Despite these limitations, our study, and other work by Marshall and Nobleza, supports a model of timely ICU bedside placement of tracheostomy and gastrostomy in patients with VDRF.^6,7 Our team has continued to employ this model with increased focus on concomitant tracheostomy and gastrostomy.

Future work should focus on clinical outcomes not related to efficiencies in care, such as effects on patients’ nutritional status, conditioning, and ICU mortality across ICUs that employ concomitant tracheostomy and gastrostomy for all VDRF patients.
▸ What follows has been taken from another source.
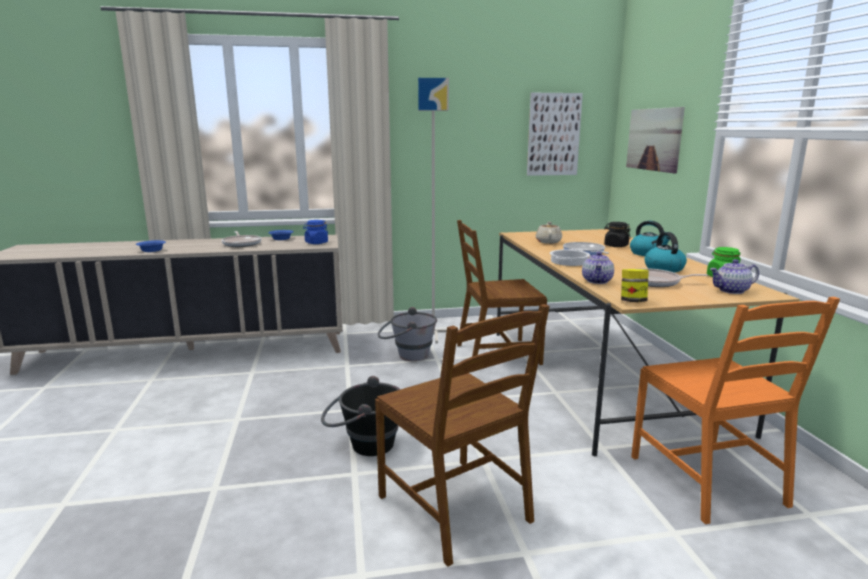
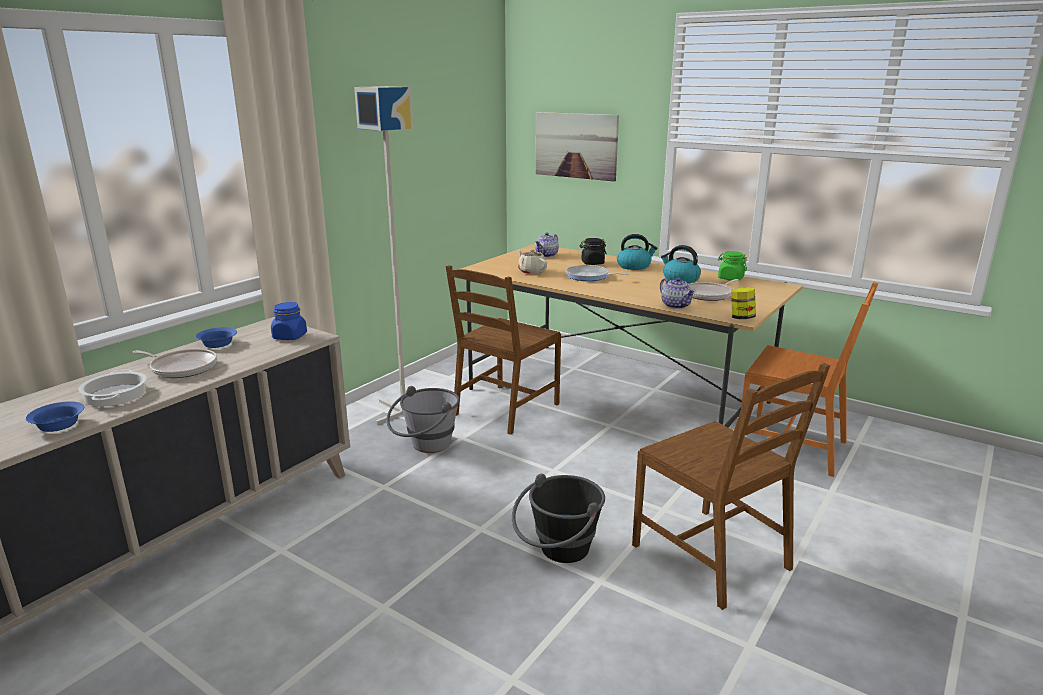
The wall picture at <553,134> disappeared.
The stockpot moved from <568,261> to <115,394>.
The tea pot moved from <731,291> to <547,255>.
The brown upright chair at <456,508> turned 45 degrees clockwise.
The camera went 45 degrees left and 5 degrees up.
Furthermore, future research should readdress the timing of tracheostomy, as prior work assessing the benefits of early versus late tracheostomy did not study the important relationship between tracheostomy and timely gastrostomy in patients with VDRF.^14–16

Conclusion

This study supports implementing a bedside percutaneous tracheostomy and PUG team to reduce LOS and hospital costs within ICUs not already performing these procedures in an efficient manner. Bedside tracheostomy and PUG significantly reduced ICU LOS, hospital LOS and hospital costs, a per patient savings of $34,778, in patients with VDRF. We will continue to implement our team across our health system's ICUs and support future studies to determine other potential clinical benefits of concomitant bedside tracheostomy and PUG care models.